PH.D DEFENCE - PUBLIC SEMINAR

Algorithmic Inductive Biases for Graph Representation Learning

Speaker
Mr Mohammed Haroon Dupty
Advisor
Dr Lee Wee Sun, Professor, School of Computing


13 May 2022 Friday, 10:30 AM to 12:00 PM

Zoom presentation

Abstract:

Deep learning has witnessed phenomenal growth in the last decade. An important factor in the success of deep learning is the ability to encode structure in the neural network that can provide useful inductive bias in learning. Inductive bias makes the learning algorithm favour certain solutions over others, and this helps in generalization if the bias is well-aligned with the end task. However, introducing useful structures in the neural network can often be non-trivial and may need significant domain knowledge.

One way of introducing structure in the neural network is by mimicking the steps of an algorithm in the computational process. Algorithms usually contain simple update steps which are iteratively repeated, and this can help in capturing inherent structure of the data as well as in sharing parameters. In this thesis, we propose to use the knowledge of well-known algorithms to provide the inductive bias needed for effective learning. We focus on representation learning on relational data for which Graph Neural Networks (GNNs) have emerged as a framework of choice. For this, we take two different views of representations learnt by GNNs and propose Algorithmic Inductive Biases which can help from both the perspectives.

In the first part of the thesis, we take the view that GNN message passing is analogous to inference in Probabilistic Graphical Models (PGMs). However, GNN models often rely on localized first order approximations of spectral graph convolutions and do not explicitly model higher-order relational information among variable nodes. On the contrary, PGMs provide a principled way of incorporating such higher-order relational information but are limited by inefficient approximate inference algorithms. We derive an efficient approximate sum-product loopy belief propagation inference algorithm for higher-order PGMs and then embed the message passing updates into the neural network to provide the inductive bias of the inference algorithm in end-to-end learning. This gives us a computationally feasible GNN model flexible enough to accommodate domain knowledge that can improve the representations learnt. We empirically demonstrate its usefulness in multiple node and graph prediction tasks.

In the second part of the thesis, we aim to improve the representational capacity of GNNs which are known to be limited in their expressive power by the 1-WL color-refinement test for graph isomorphism.
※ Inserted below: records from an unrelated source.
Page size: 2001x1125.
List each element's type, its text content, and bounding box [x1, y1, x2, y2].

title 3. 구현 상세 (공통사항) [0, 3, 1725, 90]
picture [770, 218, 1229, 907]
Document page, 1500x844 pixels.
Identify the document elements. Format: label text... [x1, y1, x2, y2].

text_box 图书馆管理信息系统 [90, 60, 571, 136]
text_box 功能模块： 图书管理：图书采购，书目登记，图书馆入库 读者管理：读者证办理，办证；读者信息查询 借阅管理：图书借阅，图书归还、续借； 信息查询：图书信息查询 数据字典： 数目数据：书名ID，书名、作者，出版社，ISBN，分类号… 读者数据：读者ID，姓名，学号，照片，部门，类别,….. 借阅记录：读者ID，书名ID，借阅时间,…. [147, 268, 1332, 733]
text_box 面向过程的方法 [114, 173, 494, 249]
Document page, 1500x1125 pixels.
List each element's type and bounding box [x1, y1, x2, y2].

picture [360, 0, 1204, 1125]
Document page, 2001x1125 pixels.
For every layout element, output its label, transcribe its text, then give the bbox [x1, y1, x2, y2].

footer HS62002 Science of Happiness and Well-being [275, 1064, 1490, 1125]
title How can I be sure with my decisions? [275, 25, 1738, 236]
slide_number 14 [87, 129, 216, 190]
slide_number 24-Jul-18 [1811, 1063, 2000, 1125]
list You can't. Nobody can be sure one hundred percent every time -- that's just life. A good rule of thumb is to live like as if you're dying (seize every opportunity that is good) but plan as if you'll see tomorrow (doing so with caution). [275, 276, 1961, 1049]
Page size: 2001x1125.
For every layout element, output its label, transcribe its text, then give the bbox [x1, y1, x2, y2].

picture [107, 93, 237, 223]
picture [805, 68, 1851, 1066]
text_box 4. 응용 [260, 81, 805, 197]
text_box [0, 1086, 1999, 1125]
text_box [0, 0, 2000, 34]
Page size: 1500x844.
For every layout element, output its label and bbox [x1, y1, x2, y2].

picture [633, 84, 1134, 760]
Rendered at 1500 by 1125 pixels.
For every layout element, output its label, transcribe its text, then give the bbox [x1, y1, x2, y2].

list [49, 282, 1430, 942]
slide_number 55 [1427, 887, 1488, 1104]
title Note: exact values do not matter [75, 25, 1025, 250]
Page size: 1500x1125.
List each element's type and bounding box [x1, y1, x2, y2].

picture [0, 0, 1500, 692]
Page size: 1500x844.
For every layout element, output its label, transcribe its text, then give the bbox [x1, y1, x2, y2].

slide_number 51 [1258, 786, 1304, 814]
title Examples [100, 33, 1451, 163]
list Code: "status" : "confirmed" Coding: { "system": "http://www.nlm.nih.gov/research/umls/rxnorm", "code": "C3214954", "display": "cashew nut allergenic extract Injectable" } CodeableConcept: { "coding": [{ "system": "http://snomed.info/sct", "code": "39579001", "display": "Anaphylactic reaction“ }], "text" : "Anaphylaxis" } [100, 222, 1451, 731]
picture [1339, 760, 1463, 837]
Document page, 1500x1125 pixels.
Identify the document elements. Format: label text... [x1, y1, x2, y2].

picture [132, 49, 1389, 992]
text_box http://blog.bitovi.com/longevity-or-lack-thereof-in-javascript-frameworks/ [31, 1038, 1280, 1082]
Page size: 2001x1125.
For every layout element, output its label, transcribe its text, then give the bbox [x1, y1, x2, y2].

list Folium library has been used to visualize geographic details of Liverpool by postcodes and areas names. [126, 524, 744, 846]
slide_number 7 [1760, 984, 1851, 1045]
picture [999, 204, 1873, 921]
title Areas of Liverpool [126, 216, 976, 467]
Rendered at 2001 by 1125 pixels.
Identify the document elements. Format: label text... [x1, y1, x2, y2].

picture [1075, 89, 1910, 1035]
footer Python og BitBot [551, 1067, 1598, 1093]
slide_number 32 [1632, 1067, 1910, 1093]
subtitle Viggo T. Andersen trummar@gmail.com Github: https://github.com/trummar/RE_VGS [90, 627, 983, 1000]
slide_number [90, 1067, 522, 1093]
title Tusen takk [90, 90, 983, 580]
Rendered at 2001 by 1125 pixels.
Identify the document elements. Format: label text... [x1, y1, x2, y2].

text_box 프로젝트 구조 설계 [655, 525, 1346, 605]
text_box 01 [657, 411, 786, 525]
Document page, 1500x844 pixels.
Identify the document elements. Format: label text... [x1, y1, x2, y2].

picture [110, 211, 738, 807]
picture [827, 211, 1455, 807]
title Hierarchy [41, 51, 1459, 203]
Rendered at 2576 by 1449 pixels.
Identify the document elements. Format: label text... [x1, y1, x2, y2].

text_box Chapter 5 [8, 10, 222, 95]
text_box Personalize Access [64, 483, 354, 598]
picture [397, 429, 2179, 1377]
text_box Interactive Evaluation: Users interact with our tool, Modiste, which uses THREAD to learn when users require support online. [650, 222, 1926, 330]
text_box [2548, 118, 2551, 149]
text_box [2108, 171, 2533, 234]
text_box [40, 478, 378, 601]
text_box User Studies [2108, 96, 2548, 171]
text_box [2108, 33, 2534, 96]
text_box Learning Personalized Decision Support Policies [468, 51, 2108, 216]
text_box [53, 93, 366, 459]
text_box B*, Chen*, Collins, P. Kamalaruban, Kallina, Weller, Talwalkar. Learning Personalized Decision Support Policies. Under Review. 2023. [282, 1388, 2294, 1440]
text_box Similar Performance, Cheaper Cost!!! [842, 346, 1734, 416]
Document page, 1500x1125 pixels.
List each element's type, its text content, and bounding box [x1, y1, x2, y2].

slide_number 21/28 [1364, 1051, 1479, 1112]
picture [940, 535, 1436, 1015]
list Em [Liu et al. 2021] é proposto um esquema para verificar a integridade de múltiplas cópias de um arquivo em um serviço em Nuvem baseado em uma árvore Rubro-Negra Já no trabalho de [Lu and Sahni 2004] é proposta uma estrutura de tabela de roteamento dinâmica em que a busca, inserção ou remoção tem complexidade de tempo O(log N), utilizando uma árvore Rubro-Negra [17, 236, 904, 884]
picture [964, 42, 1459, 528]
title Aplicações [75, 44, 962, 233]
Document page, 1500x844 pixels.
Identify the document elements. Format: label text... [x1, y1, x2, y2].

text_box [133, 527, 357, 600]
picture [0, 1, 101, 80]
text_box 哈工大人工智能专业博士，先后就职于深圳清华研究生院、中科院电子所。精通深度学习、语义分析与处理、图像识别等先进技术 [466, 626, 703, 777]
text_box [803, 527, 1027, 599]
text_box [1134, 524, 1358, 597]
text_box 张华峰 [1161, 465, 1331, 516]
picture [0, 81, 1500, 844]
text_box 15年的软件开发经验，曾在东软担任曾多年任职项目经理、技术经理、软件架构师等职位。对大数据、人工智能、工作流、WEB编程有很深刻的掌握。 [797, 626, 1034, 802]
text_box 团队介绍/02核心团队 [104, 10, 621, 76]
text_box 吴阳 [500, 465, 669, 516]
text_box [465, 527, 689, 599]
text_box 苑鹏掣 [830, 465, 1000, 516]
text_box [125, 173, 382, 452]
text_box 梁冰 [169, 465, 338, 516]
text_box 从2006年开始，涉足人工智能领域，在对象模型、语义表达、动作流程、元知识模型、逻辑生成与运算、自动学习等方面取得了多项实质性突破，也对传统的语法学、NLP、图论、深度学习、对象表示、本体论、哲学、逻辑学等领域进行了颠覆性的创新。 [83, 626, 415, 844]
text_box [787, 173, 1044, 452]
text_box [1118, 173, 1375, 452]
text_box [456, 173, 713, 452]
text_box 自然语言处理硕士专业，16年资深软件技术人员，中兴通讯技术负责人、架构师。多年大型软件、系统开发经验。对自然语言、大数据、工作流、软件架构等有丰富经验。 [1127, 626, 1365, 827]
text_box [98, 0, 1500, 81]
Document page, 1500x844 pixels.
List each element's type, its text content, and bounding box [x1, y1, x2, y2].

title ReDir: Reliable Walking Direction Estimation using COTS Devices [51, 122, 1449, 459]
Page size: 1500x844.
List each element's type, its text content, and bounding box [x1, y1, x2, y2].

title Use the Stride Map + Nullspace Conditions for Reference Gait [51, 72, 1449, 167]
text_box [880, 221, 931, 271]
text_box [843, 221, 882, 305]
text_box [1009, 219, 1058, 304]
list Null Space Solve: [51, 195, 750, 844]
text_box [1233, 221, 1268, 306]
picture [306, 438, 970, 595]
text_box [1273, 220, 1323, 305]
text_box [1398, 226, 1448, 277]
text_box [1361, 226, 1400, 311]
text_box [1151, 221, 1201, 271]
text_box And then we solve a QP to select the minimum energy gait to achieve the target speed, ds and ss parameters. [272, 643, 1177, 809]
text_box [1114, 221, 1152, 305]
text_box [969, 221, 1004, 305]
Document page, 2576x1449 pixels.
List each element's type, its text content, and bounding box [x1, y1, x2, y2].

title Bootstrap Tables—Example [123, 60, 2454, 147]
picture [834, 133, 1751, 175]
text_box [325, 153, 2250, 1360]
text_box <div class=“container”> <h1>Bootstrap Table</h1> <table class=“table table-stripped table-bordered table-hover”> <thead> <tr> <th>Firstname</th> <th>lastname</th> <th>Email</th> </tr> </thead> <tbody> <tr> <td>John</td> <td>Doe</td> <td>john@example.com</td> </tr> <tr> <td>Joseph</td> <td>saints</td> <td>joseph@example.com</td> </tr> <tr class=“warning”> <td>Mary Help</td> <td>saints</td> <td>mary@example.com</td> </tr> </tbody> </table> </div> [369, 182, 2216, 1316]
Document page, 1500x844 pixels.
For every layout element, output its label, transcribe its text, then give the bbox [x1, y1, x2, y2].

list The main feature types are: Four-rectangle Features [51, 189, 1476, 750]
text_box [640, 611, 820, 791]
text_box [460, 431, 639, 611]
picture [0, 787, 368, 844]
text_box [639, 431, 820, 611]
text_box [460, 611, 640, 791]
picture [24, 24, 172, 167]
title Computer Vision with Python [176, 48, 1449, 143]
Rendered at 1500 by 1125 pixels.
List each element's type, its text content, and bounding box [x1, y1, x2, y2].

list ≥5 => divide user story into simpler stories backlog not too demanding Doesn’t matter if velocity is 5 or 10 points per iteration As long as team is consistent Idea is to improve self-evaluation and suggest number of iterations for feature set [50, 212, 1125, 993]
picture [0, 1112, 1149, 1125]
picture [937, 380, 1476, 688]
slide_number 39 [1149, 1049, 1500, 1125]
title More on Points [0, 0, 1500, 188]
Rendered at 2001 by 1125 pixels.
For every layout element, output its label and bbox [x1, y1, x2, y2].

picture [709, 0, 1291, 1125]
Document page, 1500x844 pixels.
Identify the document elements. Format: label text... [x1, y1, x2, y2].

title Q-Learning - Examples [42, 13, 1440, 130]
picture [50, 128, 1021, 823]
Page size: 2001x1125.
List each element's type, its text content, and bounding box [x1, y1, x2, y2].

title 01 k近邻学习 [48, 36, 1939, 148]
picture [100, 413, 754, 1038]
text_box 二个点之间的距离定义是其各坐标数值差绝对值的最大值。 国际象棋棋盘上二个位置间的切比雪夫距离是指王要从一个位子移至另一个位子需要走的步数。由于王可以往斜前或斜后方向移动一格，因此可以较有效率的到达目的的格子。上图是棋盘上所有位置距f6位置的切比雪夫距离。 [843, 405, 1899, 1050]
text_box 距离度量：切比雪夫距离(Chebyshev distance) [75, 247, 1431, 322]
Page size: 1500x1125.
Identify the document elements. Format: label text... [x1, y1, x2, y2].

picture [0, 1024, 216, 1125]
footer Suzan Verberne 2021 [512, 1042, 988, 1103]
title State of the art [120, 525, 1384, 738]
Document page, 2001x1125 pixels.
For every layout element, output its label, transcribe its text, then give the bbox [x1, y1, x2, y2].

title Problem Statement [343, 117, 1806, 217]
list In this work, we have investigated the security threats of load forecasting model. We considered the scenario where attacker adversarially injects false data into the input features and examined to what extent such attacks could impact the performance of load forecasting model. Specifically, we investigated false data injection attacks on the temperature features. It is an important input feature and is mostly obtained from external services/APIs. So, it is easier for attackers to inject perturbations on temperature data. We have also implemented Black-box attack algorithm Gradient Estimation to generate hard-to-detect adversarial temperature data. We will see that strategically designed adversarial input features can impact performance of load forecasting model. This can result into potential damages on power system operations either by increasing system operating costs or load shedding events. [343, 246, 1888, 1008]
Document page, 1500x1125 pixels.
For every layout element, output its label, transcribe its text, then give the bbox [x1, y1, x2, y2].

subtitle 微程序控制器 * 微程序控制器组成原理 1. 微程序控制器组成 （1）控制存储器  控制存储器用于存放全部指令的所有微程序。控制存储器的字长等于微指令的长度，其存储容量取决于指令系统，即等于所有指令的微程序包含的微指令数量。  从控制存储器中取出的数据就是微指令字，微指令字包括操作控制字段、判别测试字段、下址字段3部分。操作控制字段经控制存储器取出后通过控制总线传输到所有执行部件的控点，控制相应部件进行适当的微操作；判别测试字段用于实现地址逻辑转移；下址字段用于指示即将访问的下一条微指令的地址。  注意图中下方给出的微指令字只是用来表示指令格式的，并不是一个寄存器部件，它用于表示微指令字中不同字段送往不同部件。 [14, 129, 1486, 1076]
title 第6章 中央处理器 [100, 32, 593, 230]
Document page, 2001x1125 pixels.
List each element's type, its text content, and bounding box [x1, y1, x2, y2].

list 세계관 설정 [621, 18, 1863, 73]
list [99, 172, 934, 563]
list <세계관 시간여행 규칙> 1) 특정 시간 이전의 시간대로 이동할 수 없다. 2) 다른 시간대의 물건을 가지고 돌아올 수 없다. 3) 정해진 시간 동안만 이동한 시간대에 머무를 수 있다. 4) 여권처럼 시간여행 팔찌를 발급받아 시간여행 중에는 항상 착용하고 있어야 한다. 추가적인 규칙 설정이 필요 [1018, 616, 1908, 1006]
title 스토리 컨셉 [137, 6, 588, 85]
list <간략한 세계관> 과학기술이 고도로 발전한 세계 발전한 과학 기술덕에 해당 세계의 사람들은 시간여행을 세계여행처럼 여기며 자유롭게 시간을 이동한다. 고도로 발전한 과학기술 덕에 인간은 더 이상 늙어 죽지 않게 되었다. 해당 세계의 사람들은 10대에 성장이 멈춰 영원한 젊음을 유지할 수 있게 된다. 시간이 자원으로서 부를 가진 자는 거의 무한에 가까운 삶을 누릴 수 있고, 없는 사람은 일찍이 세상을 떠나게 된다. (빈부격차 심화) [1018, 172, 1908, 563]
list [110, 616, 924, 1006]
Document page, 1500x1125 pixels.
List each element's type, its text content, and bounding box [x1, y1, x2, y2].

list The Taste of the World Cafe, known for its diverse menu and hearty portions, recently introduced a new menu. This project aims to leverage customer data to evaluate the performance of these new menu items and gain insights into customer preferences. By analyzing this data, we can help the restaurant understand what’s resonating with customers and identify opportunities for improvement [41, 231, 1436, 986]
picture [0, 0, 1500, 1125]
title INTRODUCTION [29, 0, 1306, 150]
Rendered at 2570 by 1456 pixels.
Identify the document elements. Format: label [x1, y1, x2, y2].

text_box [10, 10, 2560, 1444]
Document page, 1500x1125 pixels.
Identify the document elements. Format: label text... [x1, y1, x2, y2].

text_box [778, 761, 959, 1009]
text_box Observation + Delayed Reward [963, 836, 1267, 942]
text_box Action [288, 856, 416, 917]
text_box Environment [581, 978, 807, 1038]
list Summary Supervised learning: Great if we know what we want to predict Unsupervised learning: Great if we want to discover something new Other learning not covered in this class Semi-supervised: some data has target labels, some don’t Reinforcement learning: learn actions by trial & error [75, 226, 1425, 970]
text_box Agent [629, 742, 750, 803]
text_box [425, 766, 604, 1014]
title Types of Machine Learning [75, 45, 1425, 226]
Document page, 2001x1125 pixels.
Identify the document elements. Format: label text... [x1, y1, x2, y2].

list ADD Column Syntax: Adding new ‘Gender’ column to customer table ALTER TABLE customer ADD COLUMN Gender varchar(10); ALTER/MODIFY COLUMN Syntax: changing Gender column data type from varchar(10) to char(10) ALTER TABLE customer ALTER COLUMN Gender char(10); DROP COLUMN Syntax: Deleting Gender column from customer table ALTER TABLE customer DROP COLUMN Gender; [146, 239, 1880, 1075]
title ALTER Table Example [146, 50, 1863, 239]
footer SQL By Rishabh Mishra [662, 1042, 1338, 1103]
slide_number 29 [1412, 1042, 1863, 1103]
We propose to make GNNs universal by guiding the learning process with exact isomorphism solver techniques which operate on the paradigm of Individualization and Refinement (IR), a method to artificially introduce asymmetry and further refine the coloring when 1-WL stops. Isomorphism solvers generate a search-tree of colorings (i.e. embeddings) whose leaves uniquely identify the graph. However, the tree grows exponentially large and needs hand-crafted pruning techniques which are not desirable from a learning perspective.

We provide two ways of handling the exponential growth of the search-tree. In the first method, we propose a heuristic technique on the lines of beam search to limit the size of the search-tree. We prove that such a method will maintain the property of permutation-invariance and is more expressive for a class of graphs strictly larger than the ones distinguishable by GNNs. In the second method, we take a probabilistic view and approximate the search tree of colorings by sampling multiple paths from root to leaves of the search tree. To learn more discriminative representations, we guide the sampling process with particle filter updates, a principled approach for sequential state estimation. Both our deterministic and probabilistic algorithms are end-to-end differentiable, can be applied with any GNN as backbone and learn richer graph representations with only linear increase in runtimes. Experimental evaluation shows that our approaches consistently outperform leading GNN models on both synthetic benchmarks for isomorphism detection as well as real-world datasets.